Le Liban retrouvera son entière souveraineté, son indépendance et sa libre décision par le biais du retrait total des forces syriennes de son territoire au début du prochain mandat présidentiel, c’est-à-dire fin 2004 ou début 2005. C’est du moins ce que soutiennent certains milieux politiques, selon lesquels le pouvoir libanais sera de nouveau amené à assumer lui-même ses responsabilités à tous les niveaux, loin des interventions quotidiennes, directes et indirectes, de Damas.
Pour ces milieux, la question qui se pose est celle de savoir si le pouvoir peut effectivement s’assumer et faire face aux différents problèmes sans plus avoir recours de façon mécanique à Damas ou à tout autre capitale étrangère. Et pour cause, poursuivent-elles, le pouvoir n’est actuellement pas en mesure de gouverner seul, en raison de son incapacité, depuis la fin de la guerre, à prendre des décisions sans l’aval de son puissant voisin, ce qui a permis à l’influence syrienne au Liban de s’étendre Aprogressivement jusqu’à atteindre les principales institutions de l’État.
Charles de Gaulle disait que la France avec ses innombrables fromages était « ingouvernable ». De l’avis de certains analystes, le Liban serait ingouvernable à partir de Beyrouth tant que la Constitution de Taëf, à l’ombre de laquelle les « fromagistes » autrefois décriés par le président Fouad Chéhab ont prospéré, n’aura pas été amendée. L’objectif étant d’en finir avec le système du pouvoir à deux têtes ou plus, qui paralyse le pays en temps de crise et rend le recours salvateur à l’étranger nécessaire, sinon déterminant. C’est pourquoi, poursuivent ces analystes, il serait indispensable de mettre en place un mécanisme constitutionnel pour débloquer la situation au niveau des institutions, mais cette fois sous une impulsion intégralement libanaise, en cas de divorce entre les présidents. En d’autres termes, de combler les failles qui, au niveau constitutionnel, rendent nécessaire l’ingérence étrangère dans le processus décisionnel.
Les dispositions de la Constitution évoquant l’accord entre le président de la République et le Premier ministre comme modus operandi sont nombreuses et découlent de la volonté du législateur de déterminer, en pratique, un champ de participation au processus de décision entre les communautés chrétiennes et musulmanes. Mais, dans la pratique, l’accord n’étant pas toujours de mise, la participation a abouti au blocage institutionnel et, au-delà, à une déstabilisation sur la scène interne, bien éloignée des effets positifs escomptés. Dans ce cadre, la Syrie opérait réellement comme un deux ex-machina, neutralisant les crises avant qu’elles n’atteignent le point de non-retour. C’est pourquoi il incombe de revoir les articles de la Constitution qui ne sont opérant qu’en cas d’accord entre le président de la République et le Premier ministre, de manière à garantir la mise en application de ces articles sous l’impulsion d’un seul des deux responsables. Dans le sens où la responsabilité relèverait désormais d’une seule personne, ce qui limiterait le champ de l’irresponsabilité.
━━━━━━━━
● Consigne écrite A
D'après l'extrait, à quel moment certains milieux politiques situent-ils le retrait total des forces syriennes du territoire libanais ?
● Consigne écrite B
Pour chacun des énoncés suivants, indiquez s'il concorde avec l'extrait, par oui ou non, et citez les mots décisifs du texte. (i) Charles de Gaulle jugeait la France ingouvernable. (ii) L'accord entre le président de la République et le Premier ministre a toujours permis d'obtenir les effets positifs escomptés. (iii) La Syrie aggravait les crises libanaises jusqu'au point de non-retour.

● Section du jeu
━━━━━━━━
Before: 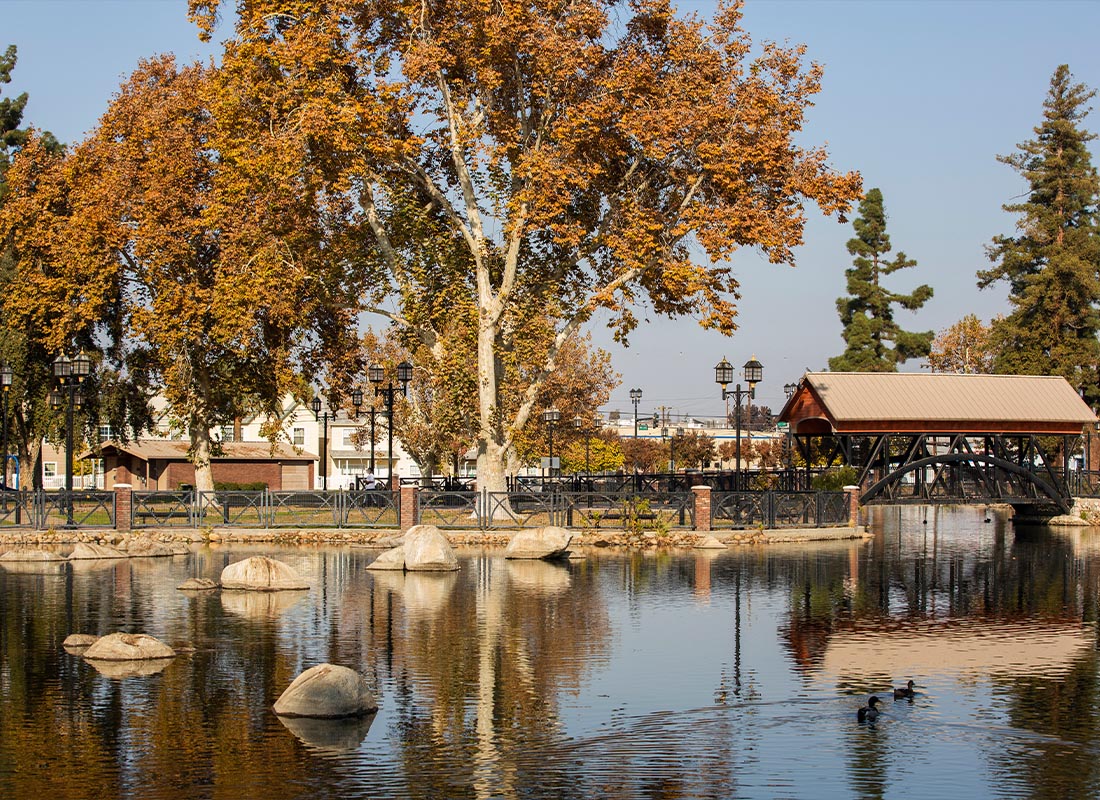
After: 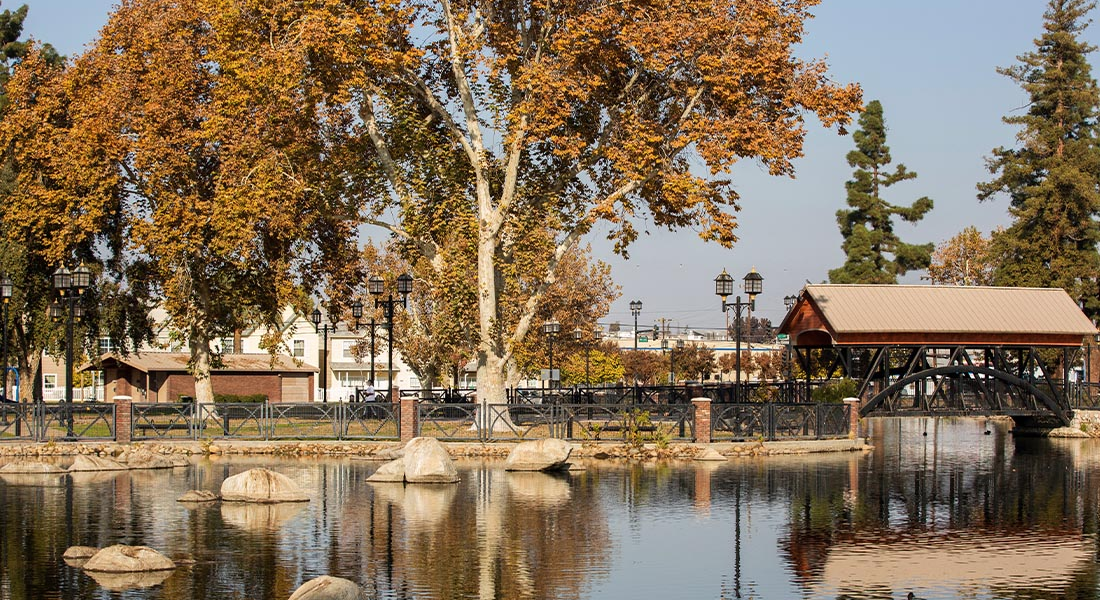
━━━━━━━━
● Résultat attendu A
Au début du prochain mandat présidentiel, c'est-à-dire fin 2004 ou début 2005.

● Résultat attendu B
(i) Oui : « Charles de Gaulle disait que la France avec ses innombrables fromages était « ingouvernable » ».
(ii) Non : « l’accord n’étant pas toujours de mise, la participation a abouti au blocage institutionnel ».
(iii) Non : « neutralisant les crises avant qu’elles n’atteignent le point de non-retour ».